ScalarDB Design Document
Introduction
ScalarDB is a library that makes non-ACID databases/storages ACID-compliant. This design document briefly explains its background, design, and implementation.
Background and Objectives
Distributed storage is widely adopted in real-world applications and recent open-source distributed storages such as Cassandra and HBase have accelerated the trend. They are particularly used by large and sometimes mission-critical applications because of their high performance, high availability and high scalability. However, they often lack transaction capability, which is particularly important in mission-critical applications. Transaction capability can be added to HBase via third-party libraries, but they tend to sacrifice some availability property due to the master-slave architecture. Some companies have ended up creating yet another distributed transactional databases from scratch (such as CockroachDB and TiDB) to overcome such problem.
ScalarDB is a simple and practical solution to solve the above-mentioned problem in a different way. It provides a simple storage abstraction layer on the existing storage implementations and a storage-agnostic universal transaction manager on top of the storage abstraction[1]. So, it can fully utilize, not only battle-tested existing implementations, operational/management tools and good properties of storages but also the eco-system, the best practices, and the community which have grown for a long time.
Design Goals
The primary design goal of ScalarDB is achieving ACID transaction capability without losing high availability, horizontal scalability, and strong consistency of underlying storage. The performance of the ScalarDB is highly dependent on the underlying storage performance and is usually slower than other scratch-built distributed databases since it adds a storage abstraction layer and storage-oblivious transaction layer, which makes various optimizations hard.
High-level Architecture
ScalarDB is composed of universal transaction manager, storage abstraction, and storage adapters. Universal transaction manager and storage abstraction are storage-agnostic. On the other hand, storage adapters are storage-specific so there is an adapter for each storage implementation.

Data Model
The data model of ScalarDB is a multi-dimensional map based on the key-value data model. A logical record is composed of partition-key, clustering-key and a set of values.
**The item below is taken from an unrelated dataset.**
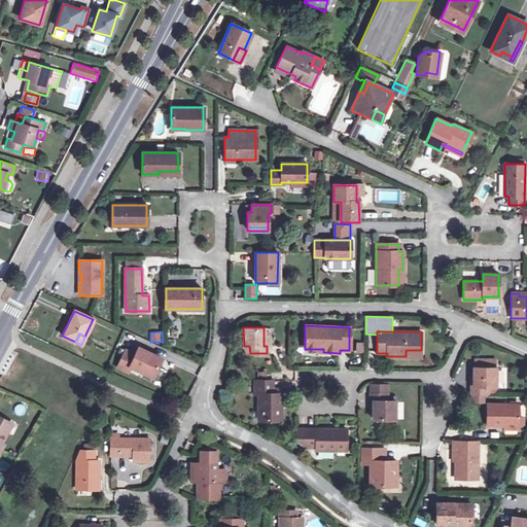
[(126,350),(117,366),(128,372),(130,366),(152,377),(161,358),(138,347),(135,354),(126,350)]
The value is uniquely mapped by a primary key composed of partition-key, clustering-key and value-name as described in the following scheme.
(partition-key, clustering-key, value-name) -> value-content

Physical Data Model
ScalarDB is a multi-dimensional map distributed to multiple nodes by key-based hash partitioning. Records are assumed to be hash-partitioned by partition-key (even though an underlying implementation may support range partitioning). Records with the same partition-key define a partition. A partition is clustered (sorted) by the clustering-key. It is similar to Google BigTable [2] but it differs in clustering-key structure and partitioning scheme.
Limitation of the data model
Since records in ScalarDB are assumed to be hash-partitioned, global range scan is not supported. Range scan is only supported for clustering-key access within the same partition.